:: Data listing ::
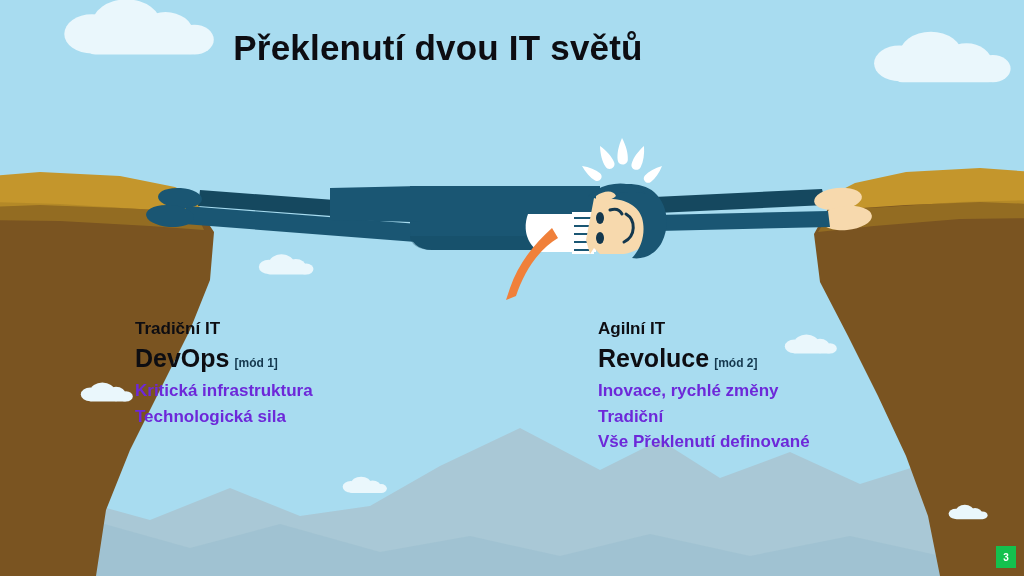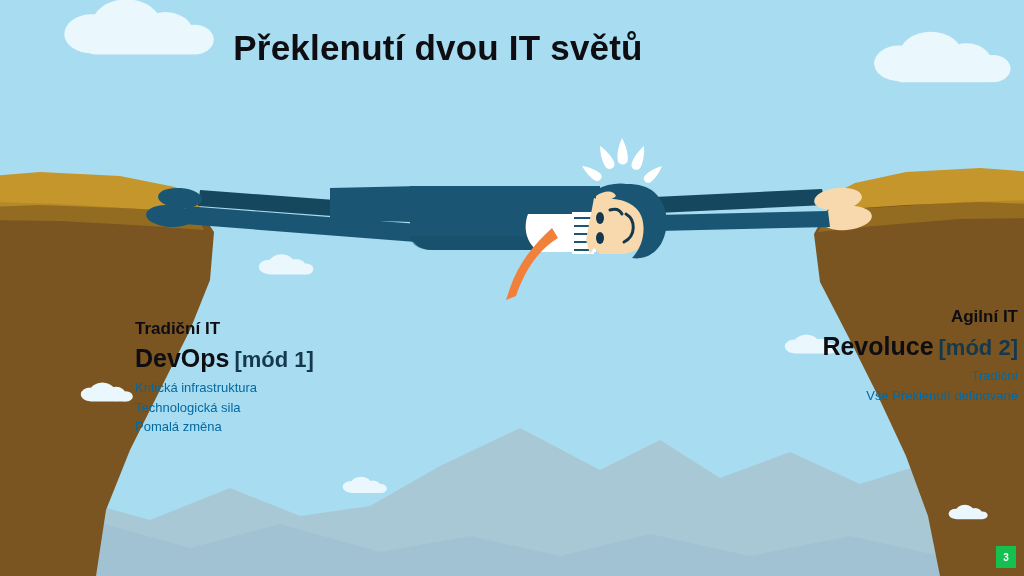--- a/index.html
+++ b/index.html
@@ -36,53 +36,53 @@
     letter-spacing: 0.2px;
     line-height: 1.15;
     z-index: 40;
   }
   
   .col {
     position: absolute;
     z-index: 40;
   }
   .col.left  { left: 135px; top: 318px; width: 420px; }
-  .col.right { left: 598px; top: 306px; width: 420px; text-align: right; }
+  .col.right { left: 598px; top: 318px; width: 420px; }
 
   .col .head1 {
     font-size: 17px;
     font-weight: bold;
     color: #0d0d12;
     line-height: 1.28;
     white-space: nowrap;
   }
   .col .head2 {
     font-size: 25px;
     font-weight: bold;
     color: #0d0d12;
     line-height: 1.28;
     white-space: nowrap;
     margin-top: 2px;
   }
   .col .head2 .mode {
-    font-size: 22px;
+    font-size: 12px;
     font-weight: bold;
     color: #14384e;
     margin-left: 5px;
     letter-spacing: 0;
   }
   .col ul {
     list-style: none;
     margin: 4px 0 0 0;
     padding: 0;
   }
   .col ul li {
-    font-size: 13px;
-    font-weight: normal;
-    color: #0369a1;
+    font-size: 17px;
+    font-weight: bold;
+    color: #6d28d9;
     line-height: 1.52;
     white-space: nowrap;
   }
   
   .slide-num {
     position: absolute;
     right: 8px;
     bottom: 8px;
     width: 20px;
     height: 22px;
@@ -246,30 +246,30 @@
   <div class="title">Překlenutí dvou IT světů</div>
 
   <div class="col left">
     <div class="head1">Tradiční IT</div>
     <div class="head2">
       <span>DevOps</span><span class="mode">[mód 1]</span>
     </div>
     <ul>
       <li>Kritická infrastruktura</li>
       <li>Technologická sila</li>
-      <li>Pomalá změna</li>
     </ul>
   </div>
 
   <div class="col right">
     <div class="head1">Agilní IT</div>
     <div class="head2">
       <span>Revoluce</span><span class="mode">[mód 2]</span>
     </div>
     <ul>
+      <li>Inovace, rychlé změny</li>
       <li>Tradiční</li>
       <li>Vše Překlenutí definované</li>
     </ul>
   </div>
 
   <div class="slide-num">3</div>
 
 </div>
 
 </body></html>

:: Task to complete ::
Determine how many lines contain the string "right" in the listing, and state that number by itself.

:: Exercise result ::
4